In the distance, somewhere beyond the pain, Jesus could hear
the annoying rattle of dice. The cubes clattered across the flat rock and
the centurions below him announced the numbers. The dice rolled again. “Six!”
one of them shouted and he laughed jubilantly.
Jesus opened his eyes enough to see his robe being snatched up. The centurion
folded it down tightly and stuffed it into his pack.
Jesus sank lower on the cross and the pain in his nailed arms exploded in
ugly pulsing waves. Then he couldn’t breathe and began to gasp for
air. It was no use, there was no more delaying it, he would have to push
up with his legs to free the pressure on his chest, balancing on the pain
long enough to gulp a lungful of air. Desperately he pushed down against
his nailed feet and stood on the piercing nail. The shock was a blinding
white pain that overwhelmed him. Only the dark plateau of semi-consciousness
gave him a place to hide.
Jesus opened his eyes again and helplessly looked out on the scene below
him. His mother Mary’s head was bowed. She was unable to stand any
more of this horror and the sight of her there tore at Jesus’ heart.

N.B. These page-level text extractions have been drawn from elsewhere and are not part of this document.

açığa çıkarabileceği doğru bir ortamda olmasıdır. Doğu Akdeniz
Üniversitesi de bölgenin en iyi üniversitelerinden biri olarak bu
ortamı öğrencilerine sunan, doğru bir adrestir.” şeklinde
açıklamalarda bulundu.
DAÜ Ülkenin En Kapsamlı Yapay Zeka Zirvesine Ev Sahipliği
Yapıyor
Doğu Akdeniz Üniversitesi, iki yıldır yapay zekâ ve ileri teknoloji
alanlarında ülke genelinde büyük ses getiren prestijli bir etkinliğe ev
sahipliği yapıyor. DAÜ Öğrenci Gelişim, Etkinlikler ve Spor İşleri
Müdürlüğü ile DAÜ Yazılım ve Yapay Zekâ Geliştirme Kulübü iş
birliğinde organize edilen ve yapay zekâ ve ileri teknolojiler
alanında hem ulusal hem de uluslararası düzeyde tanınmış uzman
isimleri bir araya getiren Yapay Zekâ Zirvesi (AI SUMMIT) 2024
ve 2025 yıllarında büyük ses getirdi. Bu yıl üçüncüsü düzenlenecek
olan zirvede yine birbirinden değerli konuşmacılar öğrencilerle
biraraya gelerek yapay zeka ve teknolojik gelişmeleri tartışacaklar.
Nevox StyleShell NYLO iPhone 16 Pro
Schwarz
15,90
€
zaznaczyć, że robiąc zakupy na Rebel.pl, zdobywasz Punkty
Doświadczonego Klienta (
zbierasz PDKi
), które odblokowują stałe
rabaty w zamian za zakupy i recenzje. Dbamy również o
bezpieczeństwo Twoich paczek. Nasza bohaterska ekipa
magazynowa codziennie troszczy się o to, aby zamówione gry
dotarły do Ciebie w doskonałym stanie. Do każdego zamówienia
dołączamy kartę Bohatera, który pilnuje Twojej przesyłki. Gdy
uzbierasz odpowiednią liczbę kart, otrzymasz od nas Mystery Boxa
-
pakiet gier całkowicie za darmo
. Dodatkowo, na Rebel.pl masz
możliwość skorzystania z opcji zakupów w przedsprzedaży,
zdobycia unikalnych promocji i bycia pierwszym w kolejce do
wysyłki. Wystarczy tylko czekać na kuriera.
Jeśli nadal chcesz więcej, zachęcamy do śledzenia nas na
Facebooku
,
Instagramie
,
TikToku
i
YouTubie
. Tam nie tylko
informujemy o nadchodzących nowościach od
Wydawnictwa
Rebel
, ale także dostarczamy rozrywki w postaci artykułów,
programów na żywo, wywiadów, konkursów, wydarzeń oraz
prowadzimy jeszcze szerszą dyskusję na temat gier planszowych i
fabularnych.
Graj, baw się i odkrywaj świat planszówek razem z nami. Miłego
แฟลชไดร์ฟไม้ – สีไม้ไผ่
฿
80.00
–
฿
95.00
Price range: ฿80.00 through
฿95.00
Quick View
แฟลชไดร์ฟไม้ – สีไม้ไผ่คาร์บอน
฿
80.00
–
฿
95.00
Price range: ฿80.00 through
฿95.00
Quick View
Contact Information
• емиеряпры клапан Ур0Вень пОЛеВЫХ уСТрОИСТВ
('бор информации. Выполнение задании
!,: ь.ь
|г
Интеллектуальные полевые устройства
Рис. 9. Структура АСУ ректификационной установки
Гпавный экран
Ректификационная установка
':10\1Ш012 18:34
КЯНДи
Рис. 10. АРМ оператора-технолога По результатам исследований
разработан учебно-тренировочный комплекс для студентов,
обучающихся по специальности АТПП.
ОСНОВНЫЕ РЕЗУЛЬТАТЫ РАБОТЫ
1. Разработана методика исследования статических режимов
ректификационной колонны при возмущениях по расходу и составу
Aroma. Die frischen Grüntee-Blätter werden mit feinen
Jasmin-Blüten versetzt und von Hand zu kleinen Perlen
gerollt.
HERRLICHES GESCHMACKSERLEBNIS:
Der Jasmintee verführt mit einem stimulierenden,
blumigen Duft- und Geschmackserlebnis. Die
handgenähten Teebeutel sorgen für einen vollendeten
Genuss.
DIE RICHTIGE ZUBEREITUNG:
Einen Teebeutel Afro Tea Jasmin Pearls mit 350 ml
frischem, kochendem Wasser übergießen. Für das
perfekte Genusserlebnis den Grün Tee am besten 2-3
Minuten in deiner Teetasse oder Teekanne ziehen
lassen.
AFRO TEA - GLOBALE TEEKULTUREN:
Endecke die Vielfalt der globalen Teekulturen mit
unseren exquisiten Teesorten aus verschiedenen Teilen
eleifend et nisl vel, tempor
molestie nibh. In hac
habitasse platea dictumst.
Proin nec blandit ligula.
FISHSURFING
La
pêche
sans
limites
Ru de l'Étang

One of the centurions said to the winner of the robe, “You have a
king’s robe now.” They chuckled, glancing up at the sign above
Jesus head. “Let’s give the king a little drink.” He soaked
a small sponge with some sour wine and balanced the dripping sponge on the
point of his spear. He walked up to the cross and thrust the sponge up at
Jesus mouth. He admired the endurance of this criminal. “Here, have
some wine,” he ordered. Jesus opened his eyes to see the sponge bobbing
in front of him. “If you’re the King of the Jews save yourself.”
A man being crucified on the next cross heard the centurion’s words.
Snatching at this shred of hope, he shouted across to Jesus, “Aren’t
you the Messiah? Save yourself and us!”
Another, called Dismas, on the other side of Jesus, called back. “We
both deserve our sentences but Jesus has done nothing wrong.”
Painfully, Jesus rolled his head to his right to look at the man who had
spoken. Their eyes met for a knowing instant. Suddenly, the man cried with
an anguished voice: “Jesus, remember me when you enter upon your reign.”
“This day,” Jesus rasped, looking up into the darkening sky,
“you will be with me in paradise.”
Jesus looked over at the other criminal and then back to his mother. Mary
glanced up and Jesus lips twitched in a brief smile.
Like a helpless animal in the jaws of the predator, Jesus waited for darkness. |
Of course the Romans were wrong. Jesus
was not the king of the Jews...he is king of all time, all places and
all people. His triumph is that still today and for all tomorrows he can
look over to us from his cross and because of it say, as he did to Dismas,
“This day you shall be with me in paradise.”